In late 2022, Caniulef joined Mega, where he appeared on various programs commentating on entertainment and celebrity news, as well as hosting some shows. After almost two years with the network, he was dismissed from the station in August 2024. About a month later, he was confirmed for Canal 13's new reality show, Palabra de honor. He subsequently joined Hay que decirlo, the station's entertainment program, as a panelist.

==Personal life and death==
In March 2016, Caniulef publicly came out as gay on an episode of SQP. Since then, he had dedicated himself to promoting the rights of gay Chileans. He was in a relationship with Sebastián Núñez from 2016, and they attended the 2017 Viña del Mar Festival Gala, becoming one of the first same-sex couples to kiss in public on the event's red carpet, alluding to a sign of "vindication and validation of sexual diversity." However, the relationship ended in 2017.

During mid-2018, Caniulef stepped away from television, being admitted to a psychiatric clinic in October of that year due to severe depression and drug problems. In April 2019, he entered a rehabilitation center. He completed his recovery in April 2020, graduating in August of that same year.

On 12 February 2025, Caniulef revealed that he had been HIV-positive for eight years and had kept it a secret all that time.
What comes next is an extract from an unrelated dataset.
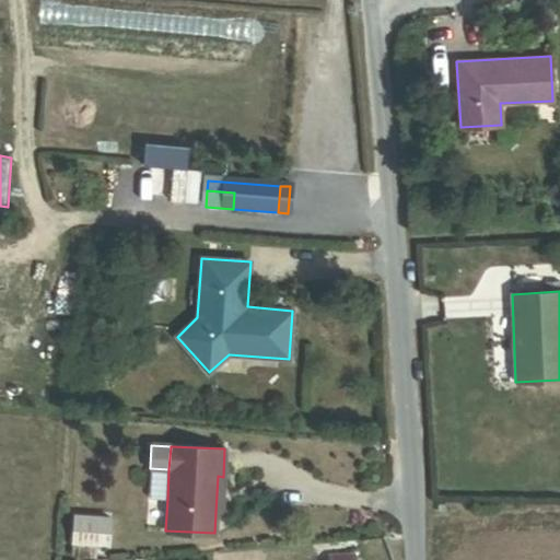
[(148,498),(167,499),(168,469),(150,468),(148,498)]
He stated that the virus was undetectable and that he was therefore living a normal life.

Caniulef died on 9 January 2026, at the age of 48. According to official reports, he had been visiting an acquaintance in an apartment in downtown Santiago, in the Santo Domingo and Mac-Iver area. After feeling unwell, he fainted; SAMU (Emergency Medical Service) was contacted, and after providing first aid, they confirmed his death caused by a cardiac arrest.